Student Government Association President Thanh Long Huynh agrees, saying, “Convocation is great because it gets people excited about participation in student body activities. It’s good for the students and for the university when the students feel like they have more of a personal investment in the school.”

“I’m really excited about this year,” Huynh adds, “and I think we’ll get a lot accomplished.”

Students present at the picnic, which (remarkably) took place in nigh-perfect weather, have in common an enthusiasm for the year to come, though the details vary widely.

Thomas Stanley, a freshman majoring in psychology, is stoic: “I’m just planning to work hard and get my  education.”


Pranav Masana, an electrical engineering major, looks back as much as forward, saying, “Wichita State has been a good time for me. I’m graduating this semester.

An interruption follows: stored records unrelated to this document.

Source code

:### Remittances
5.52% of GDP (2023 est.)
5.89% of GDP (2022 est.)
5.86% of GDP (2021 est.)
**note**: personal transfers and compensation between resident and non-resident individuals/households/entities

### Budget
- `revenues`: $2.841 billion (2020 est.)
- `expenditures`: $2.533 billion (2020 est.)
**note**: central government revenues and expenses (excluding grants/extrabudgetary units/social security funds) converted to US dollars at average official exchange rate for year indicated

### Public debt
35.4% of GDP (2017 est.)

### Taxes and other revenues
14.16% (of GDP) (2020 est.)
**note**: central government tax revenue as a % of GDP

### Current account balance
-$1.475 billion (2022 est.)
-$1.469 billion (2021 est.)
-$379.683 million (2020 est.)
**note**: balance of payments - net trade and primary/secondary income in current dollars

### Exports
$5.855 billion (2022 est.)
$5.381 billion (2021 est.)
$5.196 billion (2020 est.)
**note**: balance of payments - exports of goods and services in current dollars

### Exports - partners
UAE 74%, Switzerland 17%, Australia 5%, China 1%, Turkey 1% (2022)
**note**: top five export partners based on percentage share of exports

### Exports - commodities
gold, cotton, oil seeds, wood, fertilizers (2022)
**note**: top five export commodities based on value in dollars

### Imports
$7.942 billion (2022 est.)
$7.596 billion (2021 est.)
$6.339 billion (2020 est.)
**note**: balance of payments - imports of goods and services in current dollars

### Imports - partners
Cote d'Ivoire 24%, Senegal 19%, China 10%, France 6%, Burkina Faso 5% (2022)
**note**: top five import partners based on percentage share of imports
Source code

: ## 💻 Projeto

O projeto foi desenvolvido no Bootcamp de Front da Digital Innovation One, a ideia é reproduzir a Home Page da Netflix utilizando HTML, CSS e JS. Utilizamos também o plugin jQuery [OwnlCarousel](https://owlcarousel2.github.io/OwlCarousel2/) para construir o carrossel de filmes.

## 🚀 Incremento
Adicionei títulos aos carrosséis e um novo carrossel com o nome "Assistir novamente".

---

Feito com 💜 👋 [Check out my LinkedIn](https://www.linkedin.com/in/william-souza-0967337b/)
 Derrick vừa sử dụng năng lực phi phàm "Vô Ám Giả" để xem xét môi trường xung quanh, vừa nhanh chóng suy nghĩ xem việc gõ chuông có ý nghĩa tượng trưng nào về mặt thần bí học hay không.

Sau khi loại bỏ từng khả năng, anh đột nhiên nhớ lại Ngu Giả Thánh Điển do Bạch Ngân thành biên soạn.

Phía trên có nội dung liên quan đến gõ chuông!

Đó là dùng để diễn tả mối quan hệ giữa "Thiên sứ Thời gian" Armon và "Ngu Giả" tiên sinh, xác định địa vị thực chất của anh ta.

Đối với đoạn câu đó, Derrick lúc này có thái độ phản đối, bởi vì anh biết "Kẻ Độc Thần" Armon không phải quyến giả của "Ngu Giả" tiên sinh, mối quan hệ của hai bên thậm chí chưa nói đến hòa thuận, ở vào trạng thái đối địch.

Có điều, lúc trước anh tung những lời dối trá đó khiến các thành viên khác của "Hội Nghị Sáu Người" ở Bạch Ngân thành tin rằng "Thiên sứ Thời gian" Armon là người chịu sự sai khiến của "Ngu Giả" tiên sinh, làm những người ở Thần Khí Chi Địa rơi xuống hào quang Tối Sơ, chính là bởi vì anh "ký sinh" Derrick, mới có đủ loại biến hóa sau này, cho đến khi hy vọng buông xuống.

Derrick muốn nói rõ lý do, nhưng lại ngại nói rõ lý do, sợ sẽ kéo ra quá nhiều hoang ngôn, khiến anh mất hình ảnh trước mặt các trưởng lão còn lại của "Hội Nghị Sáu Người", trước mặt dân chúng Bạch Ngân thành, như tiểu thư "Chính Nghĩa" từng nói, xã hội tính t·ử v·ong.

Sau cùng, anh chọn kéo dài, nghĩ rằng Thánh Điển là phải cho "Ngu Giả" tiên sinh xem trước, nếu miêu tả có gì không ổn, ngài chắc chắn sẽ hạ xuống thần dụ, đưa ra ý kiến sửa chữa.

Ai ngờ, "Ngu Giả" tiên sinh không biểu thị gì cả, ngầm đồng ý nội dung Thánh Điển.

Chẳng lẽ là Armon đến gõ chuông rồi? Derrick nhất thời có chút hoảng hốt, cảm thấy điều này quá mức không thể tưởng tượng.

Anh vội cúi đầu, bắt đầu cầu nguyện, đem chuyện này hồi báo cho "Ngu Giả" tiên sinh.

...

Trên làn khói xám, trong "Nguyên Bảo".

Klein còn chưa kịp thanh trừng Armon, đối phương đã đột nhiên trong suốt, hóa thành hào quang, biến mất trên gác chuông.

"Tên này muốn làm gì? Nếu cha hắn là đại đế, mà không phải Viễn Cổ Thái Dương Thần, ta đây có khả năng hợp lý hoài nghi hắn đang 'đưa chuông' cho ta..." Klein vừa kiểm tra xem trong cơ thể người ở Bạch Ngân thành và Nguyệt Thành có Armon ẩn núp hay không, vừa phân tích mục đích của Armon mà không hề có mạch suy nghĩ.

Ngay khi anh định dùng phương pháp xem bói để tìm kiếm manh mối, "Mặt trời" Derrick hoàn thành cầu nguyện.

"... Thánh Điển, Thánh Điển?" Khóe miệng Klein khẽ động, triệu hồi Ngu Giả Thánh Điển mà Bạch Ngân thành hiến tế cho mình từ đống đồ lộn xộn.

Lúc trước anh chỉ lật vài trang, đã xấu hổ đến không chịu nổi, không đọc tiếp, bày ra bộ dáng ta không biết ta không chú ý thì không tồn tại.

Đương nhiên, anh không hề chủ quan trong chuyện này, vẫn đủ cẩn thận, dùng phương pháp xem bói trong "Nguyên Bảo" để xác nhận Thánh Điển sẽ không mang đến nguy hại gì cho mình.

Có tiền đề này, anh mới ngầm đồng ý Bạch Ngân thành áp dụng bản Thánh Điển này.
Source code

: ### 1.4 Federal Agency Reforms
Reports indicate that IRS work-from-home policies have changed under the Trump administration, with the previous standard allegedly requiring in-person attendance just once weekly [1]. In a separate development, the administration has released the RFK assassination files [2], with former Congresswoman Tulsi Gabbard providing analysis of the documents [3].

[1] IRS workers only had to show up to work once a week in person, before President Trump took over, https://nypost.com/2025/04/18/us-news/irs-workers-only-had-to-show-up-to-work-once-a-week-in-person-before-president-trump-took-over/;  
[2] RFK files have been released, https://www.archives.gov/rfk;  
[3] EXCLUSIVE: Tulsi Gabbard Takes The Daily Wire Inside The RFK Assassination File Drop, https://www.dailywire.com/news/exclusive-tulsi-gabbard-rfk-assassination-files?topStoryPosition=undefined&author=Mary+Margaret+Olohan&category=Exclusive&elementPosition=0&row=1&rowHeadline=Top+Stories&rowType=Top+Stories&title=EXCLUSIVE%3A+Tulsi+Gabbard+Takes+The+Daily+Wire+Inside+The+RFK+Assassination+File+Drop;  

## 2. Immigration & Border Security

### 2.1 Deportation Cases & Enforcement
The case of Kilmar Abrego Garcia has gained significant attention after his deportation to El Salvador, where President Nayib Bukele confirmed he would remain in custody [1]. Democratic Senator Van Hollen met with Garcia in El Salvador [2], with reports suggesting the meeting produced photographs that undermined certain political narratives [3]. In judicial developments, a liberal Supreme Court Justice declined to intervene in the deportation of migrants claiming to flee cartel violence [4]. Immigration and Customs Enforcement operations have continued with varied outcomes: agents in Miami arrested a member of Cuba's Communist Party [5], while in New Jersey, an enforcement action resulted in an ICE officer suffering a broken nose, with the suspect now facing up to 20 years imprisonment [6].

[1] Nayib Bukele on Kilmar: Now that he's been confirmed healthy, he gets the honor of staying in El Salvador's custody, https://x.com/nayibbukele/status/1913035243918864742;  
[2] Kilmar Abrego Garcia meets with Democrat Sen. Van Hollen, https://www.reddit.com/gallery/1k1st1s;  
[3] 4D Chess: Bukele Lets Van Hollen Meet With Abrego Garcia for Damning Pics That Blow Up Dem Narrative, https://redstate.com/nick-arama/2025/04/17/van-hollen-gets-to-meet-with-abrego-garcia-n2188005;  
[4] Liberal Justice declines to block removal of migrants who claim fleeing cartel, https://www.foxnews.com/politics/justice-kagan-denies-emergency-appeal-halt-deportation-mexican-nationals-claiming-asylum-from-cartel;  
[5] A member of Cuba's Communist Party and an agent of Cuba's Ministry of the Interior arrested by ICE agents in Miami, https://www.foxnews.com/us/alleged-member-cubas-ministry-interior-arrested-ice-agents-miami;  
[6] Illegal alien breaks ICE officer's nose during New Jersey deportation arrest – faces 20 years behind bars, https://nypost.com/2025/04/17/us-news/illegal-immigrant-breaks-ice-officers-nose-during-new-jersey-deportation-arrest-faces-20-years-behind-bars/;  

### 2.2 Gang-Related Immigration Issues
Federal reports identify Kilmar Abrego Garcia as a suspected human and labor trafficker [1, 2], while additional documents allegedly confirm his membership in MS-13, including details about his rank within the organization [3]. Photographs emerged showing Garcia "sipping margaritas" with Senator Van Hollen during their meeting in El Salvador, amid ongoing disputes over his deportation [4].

I will have a party, search for a job and go home to India.”

Carley Gregory, a sophomore, is thrilled to find herself accepted to an exclusive program. “I start the med tech program in the spring,” she says. “I just found out about a month ago that I had been accepted, and I applied for it like two years ago! It’s quite competitive. Anyway, I’m really excited.”

A pair of sophomore roommates majoring in violin performance, Ashley Huyck and Amy Schumann, anticipate a new year making beautiful music; Huyck offers, “I’m looking forward to learning to play the violin better. I love going to school here in the music building — it’s fun!”

Schumann, who proudly shows off her beloved book of Mozart sheet music, claims, “I’m excited to work with the new orchestra conductor.”

Huyck then adds with a laugh, “We’re losers, though; in our spare time we just sit around drinking lots  of coffee and tea and eating sushi and playing music.”

According to Sandlin, organizers of the first Convocation six years ago  worried that few students would bother to show; the debut ceremony in 2000 was held in the much smaller Wilner Auditorium. “But we filled it the first year,” she says, “and it’s been that way every year. Standing room only from year one.”

And with a track record like that, it’s easy to imagine that this is one Wichita State tradition that will be with us for generations to come.